Paintings by Daniel Kohn
Ute Stebich Gallery, Lenox, Mass
June 16-29, 2001
Daniel Kohn began to use the unusual format of these paintings while working in the World Views residency at the World Trade Center in New York. From the 91st floor the dense, flattened tangle of urban architecture, the distant marshlands on the city limits, and the sky and clouds were cut into segments by the long vertical window frames. The combination of height and segmentation had a curious impact on Daniel's perception of the horizon. Already broken up by the windows, it also appeared as the fragile border between the falling light of the land and the rising light of the city, between the static blue of the East River and the movements of the open sky.
The new work presented here goes further out – or in – turning from the city to forms of nature. Caught between the same vertical frames are shifting, fragile reeds or young trees and flickering shades of color and light. One feels invited to imagine that music or dance occurs this way. This is what I sensed when I visited Daniel's studio in Brooklyn and sat just outside the square he had drawn to reconstruct the room at the Gallery. As I looked from canvas to canvas I began to see a space for movement. I said to myself: imagine a large empty unlit theater, the rows of empty seats, the heavy lifeless curtains, the dim red neon of the exit signs. From a corner near a dark wall a dancer enters. She walks. You wonder if the rehearsal has begun or if this is pre-rehearsal, even pre-choreographed movement. She walks. She stands. You hear a door opening. Three dancers enter from her right. They walk in a loose line bending back and forth as they move, gradually losing momentum, direction. One stops, stands. Two continue, stop, and the first dancer starts again, nears them, leans against them. A light empties the floor of its firmness. Another light opens the ceiling. The dancers turn brown and white against swaths of yellow, blue, creamy green.

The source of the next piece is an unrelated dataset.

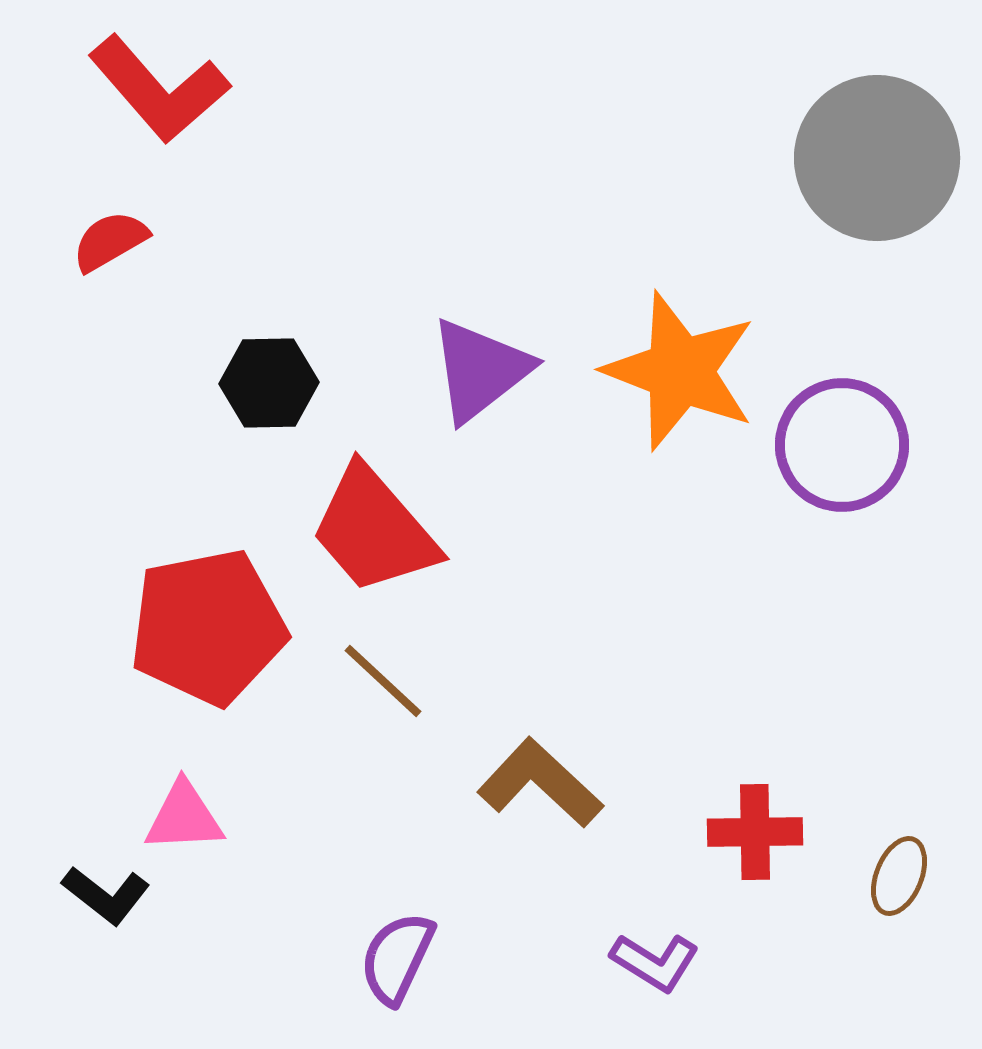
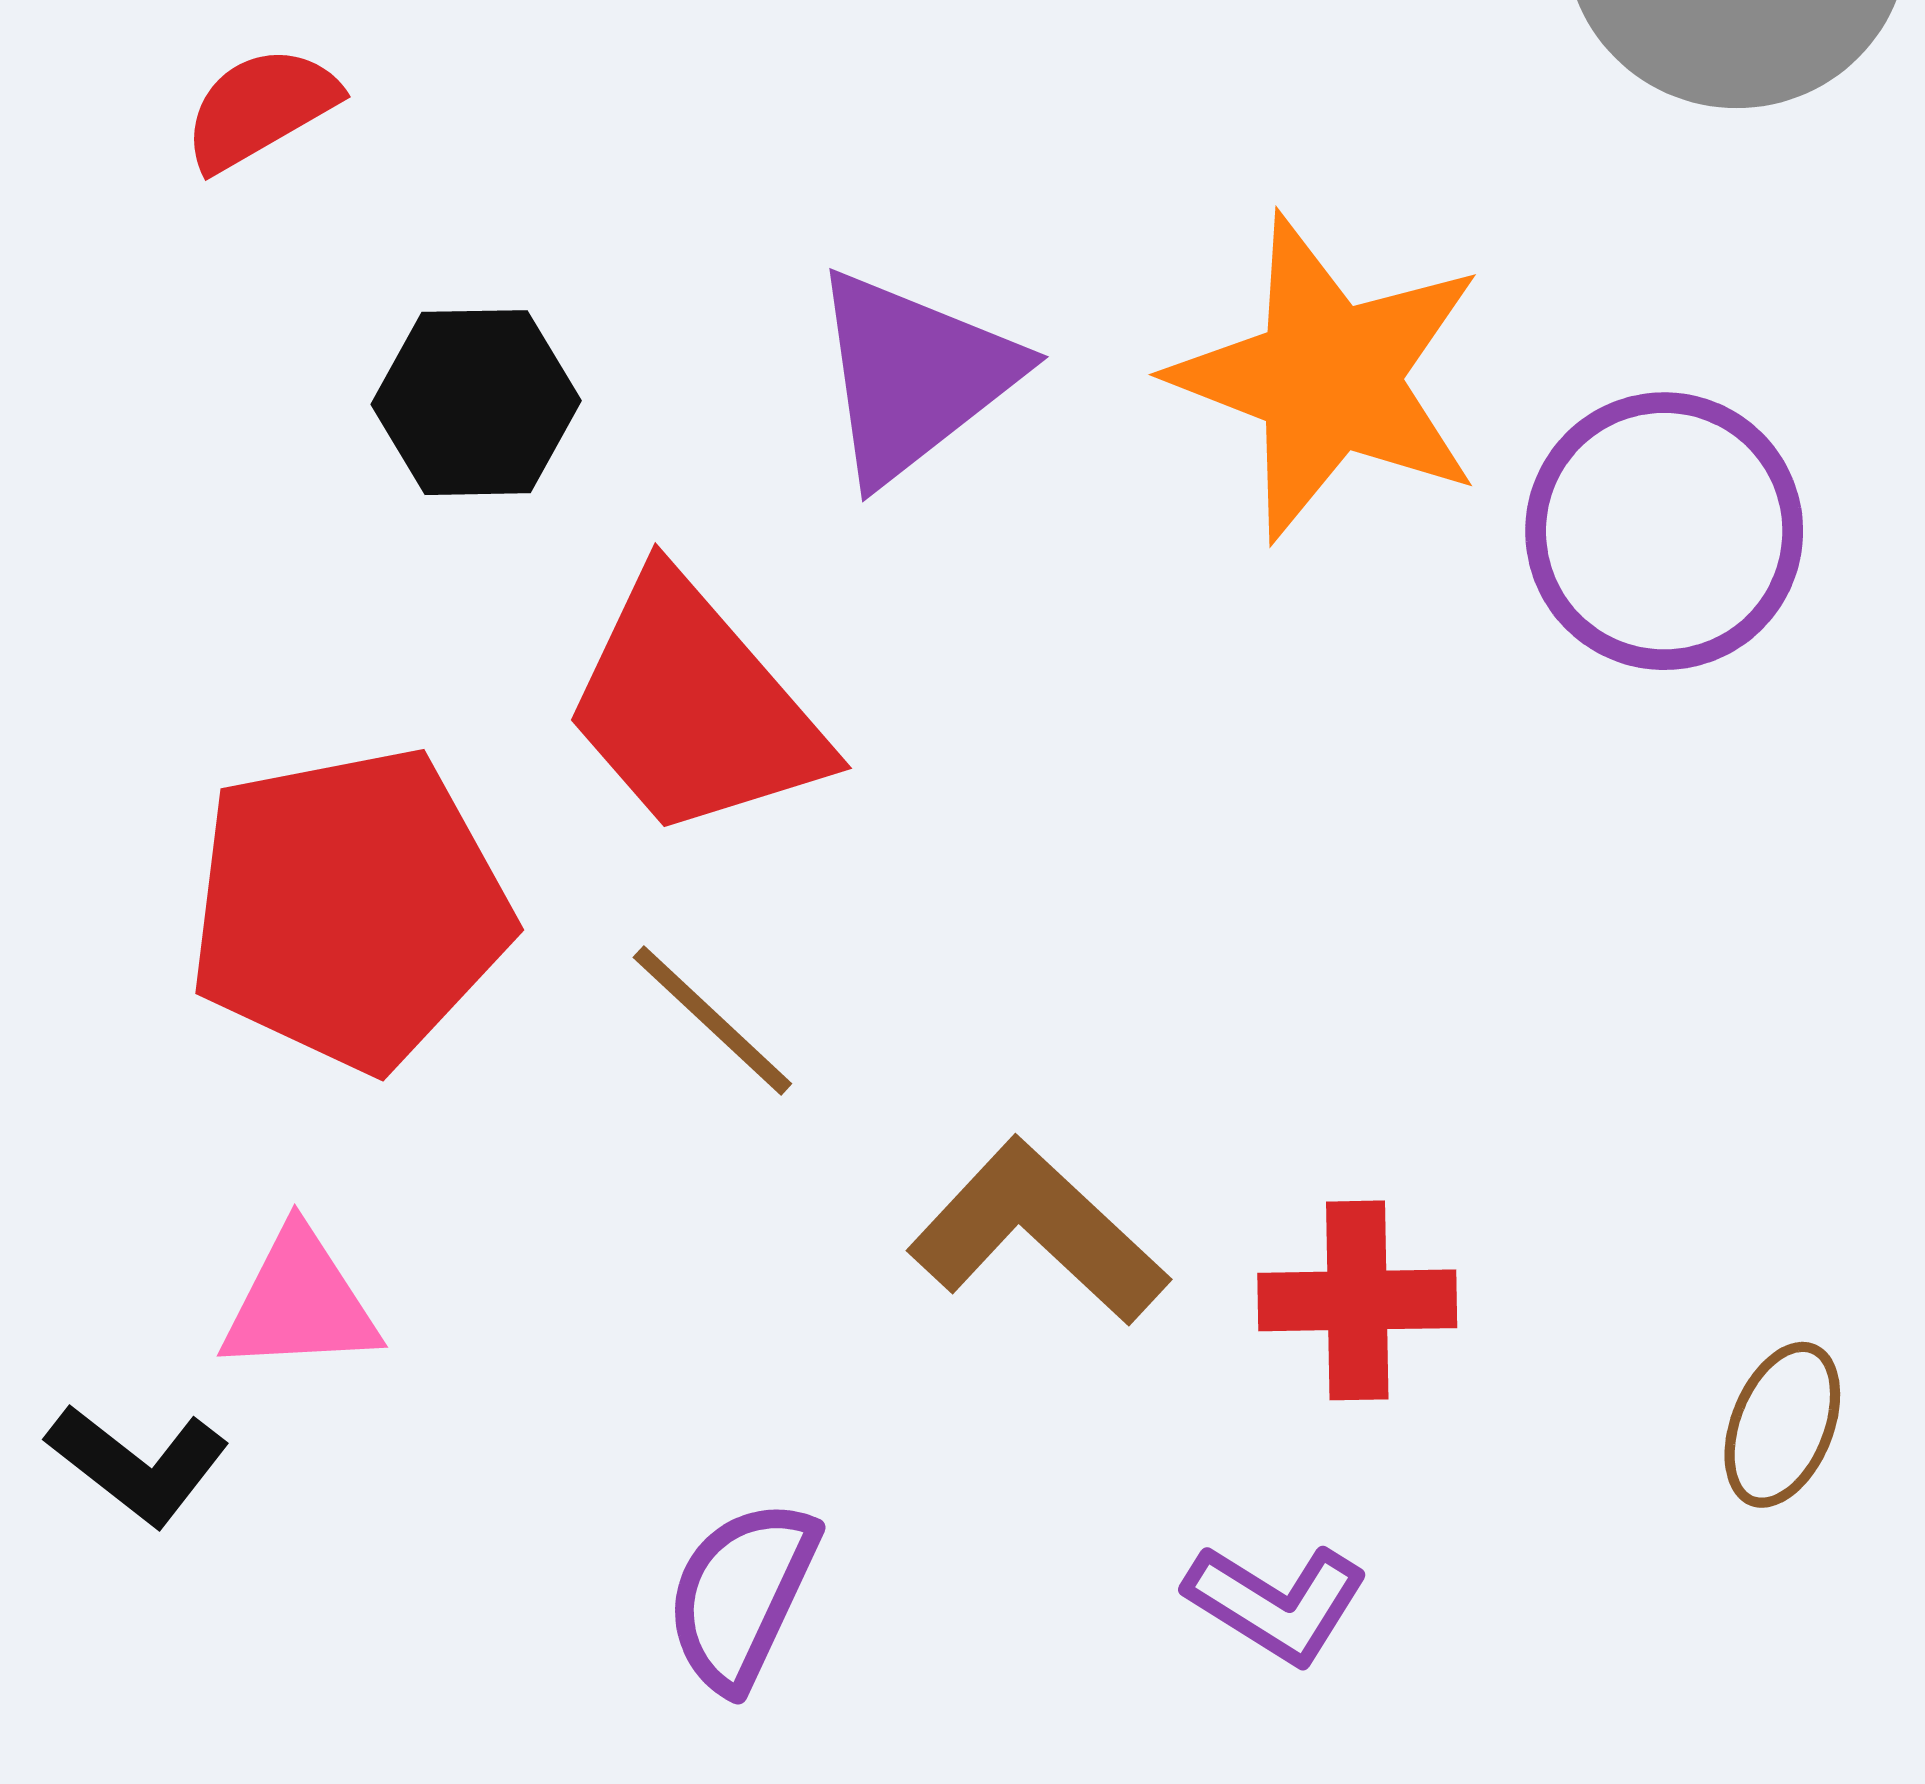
red semicircle: (110, 241) -> (260, 108), moved
red cross: (755, 832) -> (1357, 1300), moved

Daniel Kohn's sister is a dancer. Both grew up in India and France and have now independently moved to New York, the city their father fled to during World War II and which both parents left in the sixties. They come at a time of unparalleled economic expansion, of gross materialism, of global movement. How does one stand in New York? How does one walk? How does one's small verticality withstand the abstract monumentality of American urban life?
Last year Daniel's young son learned to walk. Now he enjoys letting himself fall back down if only as a pretext to sing, "The cows are in the meadow / Eating buttercups / Thun-der, light-ning / We all stand up!"
There is an emptiness – or an openness – in these segments of imagined nature. They seem to ask: how do we pick ourselves up from space? How do we hold our horizon? Our eyes catch a rough patch of color, our foot moves forward, outward, the body evoking ground as a right, as a given. One stroke spills onto another canvas and another, the passage of the painter's brush an invitation, not only to the eyes, but to the breath, the arms, the legs, the feet - to enter into the woven inscription of a human horizon. What tale will your steps tell? What music will your eyes play? Fragile Horizon, if you let it, offers license to walk in a world whose ceiling, whose floor we have long ago undermined and whose intermediate emptiness we must learn not to fill.